A spokeswoman for the State Department said it “takes every case of alleged abuse seriously” and works with law enforcement and other organizations “to safeguard the health, safety and welfare of every exchange visitor.”
Sponsors and their representatives have played down or ignored workers’ complaints.
Sponsors are supposed to intervene when visa workers have problems with their jobs. But workers said that when they have complained about abusive working conditions, sponsors and their representatives have done little to help.
In 2016, Carolina Rodriguez pleaded with her sponsor for help when an architecture studio in Brooklyn refused to pay her the $2,400 monthly salary she was promised, records show. After she was fired from her job, she said her sponsor told her she had just weeks to line up employment elsewhere or would have to leave the country.
She ended up returning to Colombia, forfeiting about $2,000 in fees she had paid the sponsor to come to the United States. She later sued the architecture firm, Studioteka, for breach of contract and received a settlement. (Studioteka’s chief executive disputed Ms. Rodriguez’s account and said she had been fired for performance issues.)

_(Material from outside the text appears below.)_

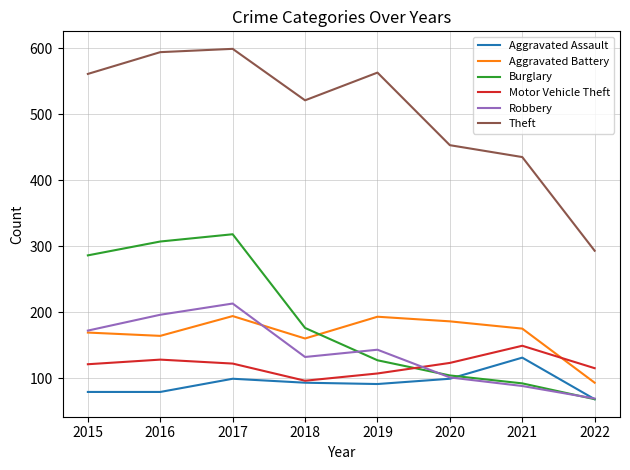

How many lines are shown in the chart?

6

Years later, other sponsors approved the same architecture studio to employ more visa workers.
Iryna Humenyuk arrived at Studioteka in 2019 after her sponsor, Intrax, signed off on the company. She said she soon found a toxic work environment where she was sexually harassed by an employee.

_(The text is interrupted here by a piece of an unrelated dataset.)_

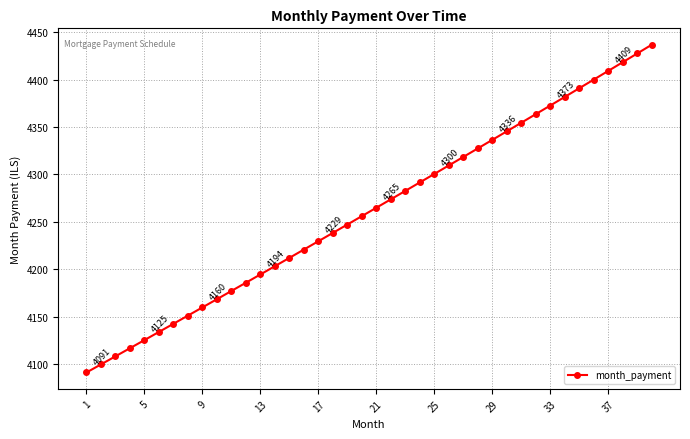

What is the greatest value displayed?

4436.8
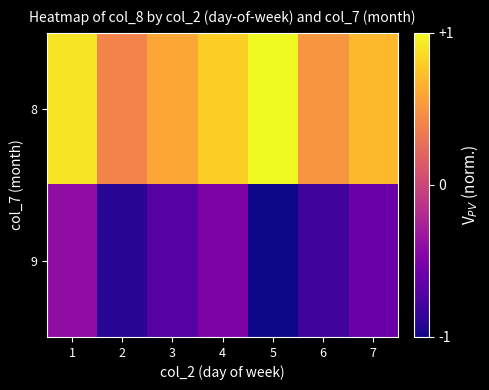

Reading left to right, extract all data points from this chart.

row_0: 1=0.9	2=0.4	3=0.6	4=0.8	5=1.0	6=0.5	7=0.7
row_1: 1=-0.4	2=-0.9	3=-0.7	4=-0.5	5=-1.0	6=-0.8	7=-0.6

Studioteka’s chief executive, Vanessa Keith, said that she was unaware of the harassment and that most visa workers had positive experiences. Intrax said through a representative that it did not know about previous complaints about the company.
Ms. Humenyuk complained repeatedly to her college, which had helped her find the job. But when she asked whether the architecture firm would be barred from hiring more J-1 workers in the future, she never got a response.